Rund 5.000 PPD laut Fahmon.


----------



## CrashStyle (2. August 2008)

bei mir grad 

GPU: 1778PPD hab aber erst angefangen mit den GPU Client! Der SMP will net so bei meinem Q6600


----------



## putzi (3. August 2008)

hmm hab auch (mal wieder) mit dem Falten begonnen. da ich wegen enormer hitzeentwicklung meinen rechner jedoch nicht den ganzen tag laufen lassen kann( ist auch verdammt laut nachts) kommt für meinen x2 3800+(2,5 ghz) der smp client nicht in frage(habe es mal versucht bin aber grandios gescheitert). habe 2x den trayclient laufen und wundere mich gerade warum ich mit beiden kernen zusammen nur 185ppd schaffe. mit smp wären es sogar nur 135ppd. ist das normal?

LG
    putzi


----------



## CrashStyle (3. August 2008)

So viel




			Dieser Inhalt steht nur eingeloggten Mitgliedern zur Verfügung.


----------



## kaputtnix (3. August 2008)

jetzt muss ich auch noch mal meinen senf dazu geben.
da ich erst heute angefangen habe zu falten und einfach mal so ungefragt für team 70335  habe ich natürlich auch noch keine wirkliche erfahrung. 
bei mir sagt fahmon dass mein phenom 169,24 ppd hat. der client läuft im moment aber nur auf einem kern. meine grafikkarte (radeon hd3870) faltet aktuell mit 2073,60 ppd. macht zusammen 2242,84 ppd. wenn ich den herren rechenknecht 24/7 laufen lassen würde. das geht aber nciht, einmal weil mir sonst meine eltern den kopf abreisen wegen der stromrechnung (ja, der phenom ist hungrig), zweitens erzeugt der rechner dabei verdammt viel wärme und drittens um die wärme abzuführen laufen die lüfter auf vollen touren. darum kann und will ich nicht in den dauerbetrieb gehen. vielleicht wenn ich mal ne eigene wohnung habe . aber ansonsten finde ich dieses projekt nicht schlecht, vor allem weil es ja medezinische berechnungen sind, die uns allen im alter eventuell helfen könnten unsere alten tage besser über die runden zu bringen.

so viel erst mal von meiner seite aus
gruß


----------



## Lochti (4. August 2008)

Von heute morgen an bis jetzt nur 1,440 ppd !


----------



## Lochti (4. August 2008)

Lochti schrieb:


> Von heute morgen an bis jetzt nur 1,440 ppd !

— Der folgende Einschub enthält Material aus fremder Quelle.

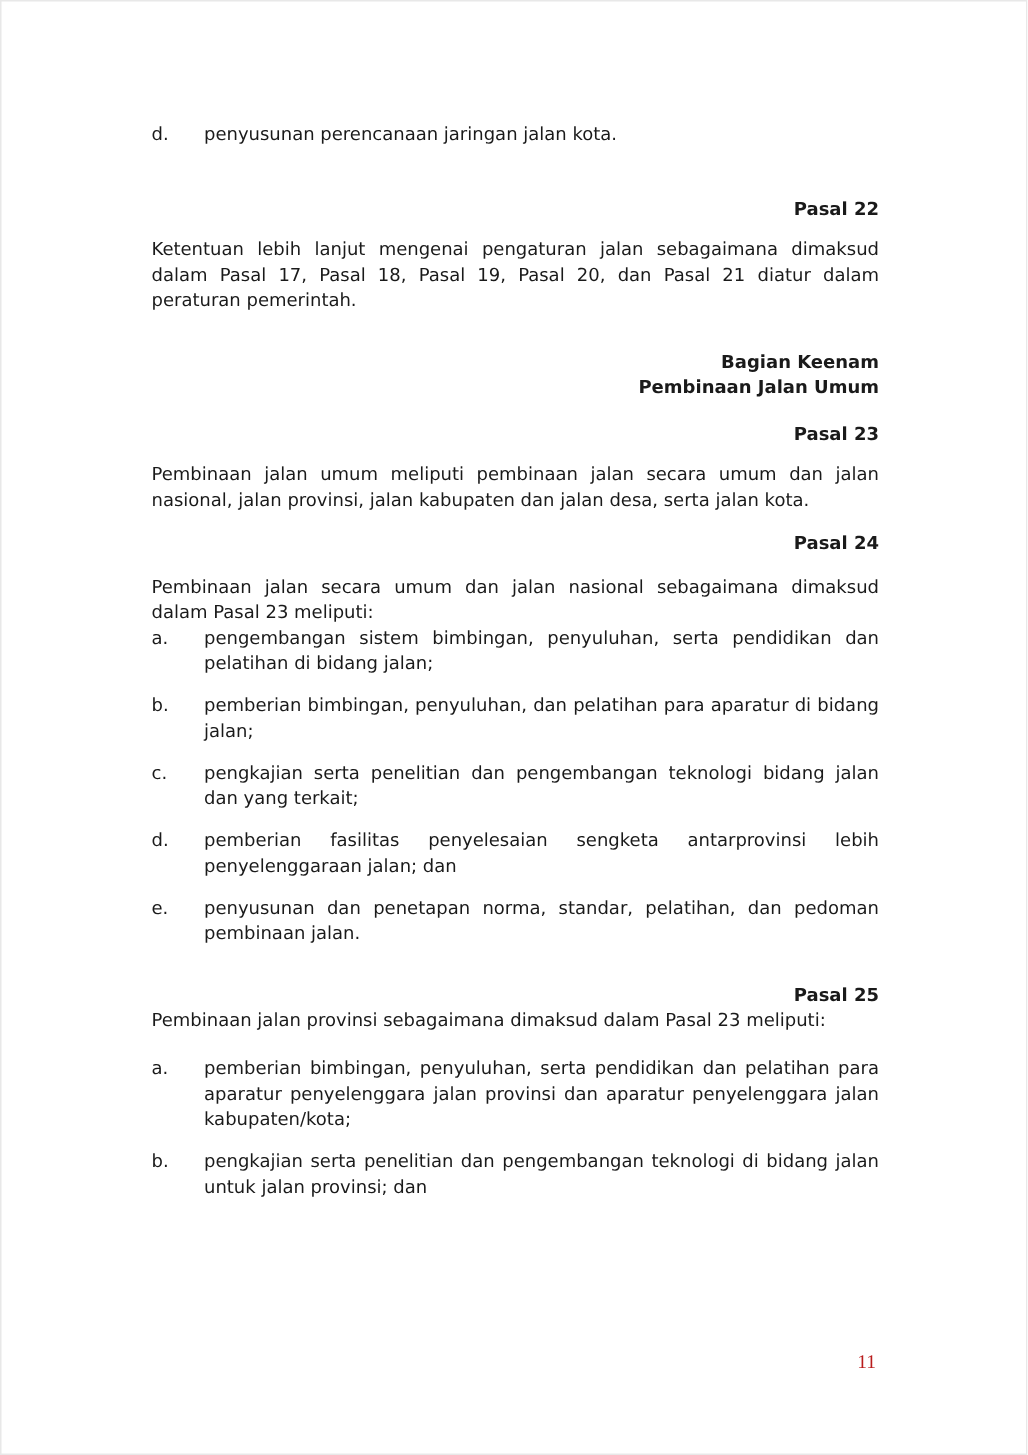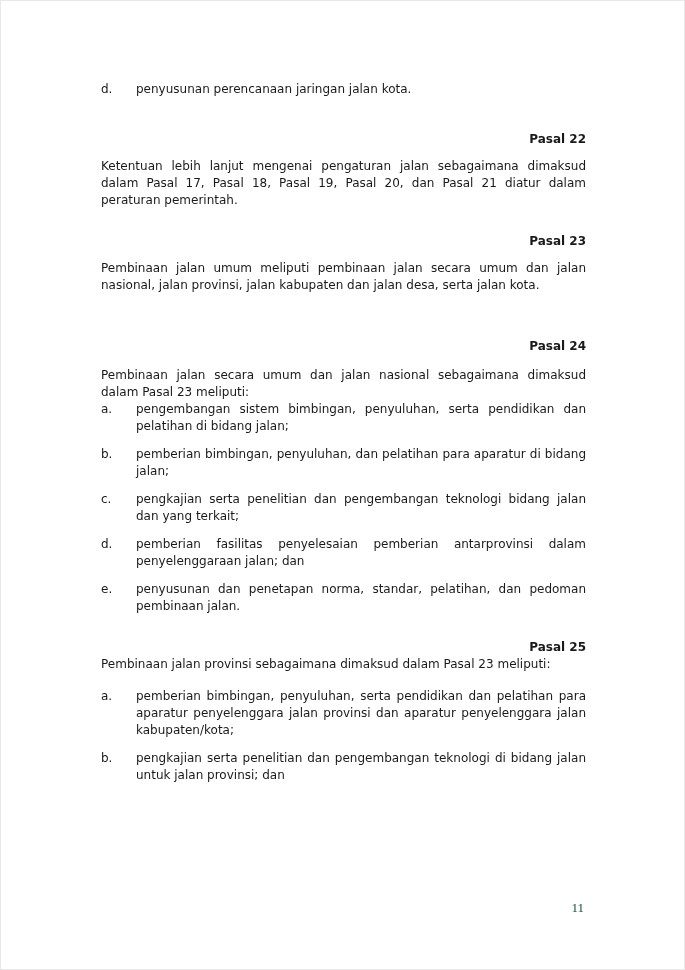"Bagian Keenam" div.bagian-block { html: none -> <div> <div>Bagian Keenam</div> <div>Pembinaan Jalan Umum</div> </div> }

 p.s: könnte ich schaffen wenn ich beide rechner am laufen hätte suche ja noch sponsoren für zwei gute graka´s !


----------



## kaputtnix (4. August 2008)

Lochti schrieb:


> p.s: könnte ich schaffen wenn ich beide rechner am laufen hätte suche ja noch sponsoren für zwei gute graka´s !



suche noch sponsoren für günstigen strom


----------



## kaputtnix (5. August 2008)

aus spass an der freude


----------



## SilentKilla (5. August 2008)

Muahahah, dank Voltmod an meiner 8800GTX verträgt sie nun 648 MHz Kerntakt und 1782 MHz Shadertakt statt vorher 612/1620. Somit rennt sie satte 500ppd schneller. Eine Verbesserung von 5250ppd zu 5760ppd. 

EDIT:

So siehts dann nach einer Nacht aus. Scheinbar hat der GPU-Client eine gute Workunit erwischt und der CPU-Client ne schlechte. Es gab Zeiten da rannte der CPU-Client mit ca. 3000ppd 




			Dieser Inhalt steht nur eingeloggten Mitgliedern zur Verfügung.


----------



## Wicke75de (9. August 2008)

Es läuft gut, oder besser es faltet gut


----------



## Gast3737 (9. August 2008)

habe ich was verpasst in den letzen 14 Tagen oder hast du Sli-falterei zum laufen bekomm..


----------



## Wicke75de (9. August 2008)

Nee hab von meinem Chef nen Monitor bekommen, dadurch laufen die beiden GT's jetzt einzeln und ich aktiviere nur zum Zocken SLI.


----------



## Gast3737 (10. August 2008)

ja so meinte ich es ja auch..also geht es mit zweiten moni...


----------



## Wicke75de (10. August 2008)

Jo zweiten Monitor ran und dann jeder Graka einen Monitor zuweisen. Mit UltraMon kannste sogar auf jedem Monitor getrennte Hintergrundbilder und Screensaver laufen lassen und Anwendungen auf den zweiten Monitor auslagern. Jetzt im Moment schreibe ich auf dem großen und auf dem zweiten läuft Fußball und die Sidebar.


----------



## Filico (12. August 2008)

man müsste mal ne Liste aufstellen (getrennt nach CPU und GPU), wieviel PPD eine CPU/Graka erreicht kann. wäre mal ganz interessant, wer hier so das Maximum an PPD herausholen kann. 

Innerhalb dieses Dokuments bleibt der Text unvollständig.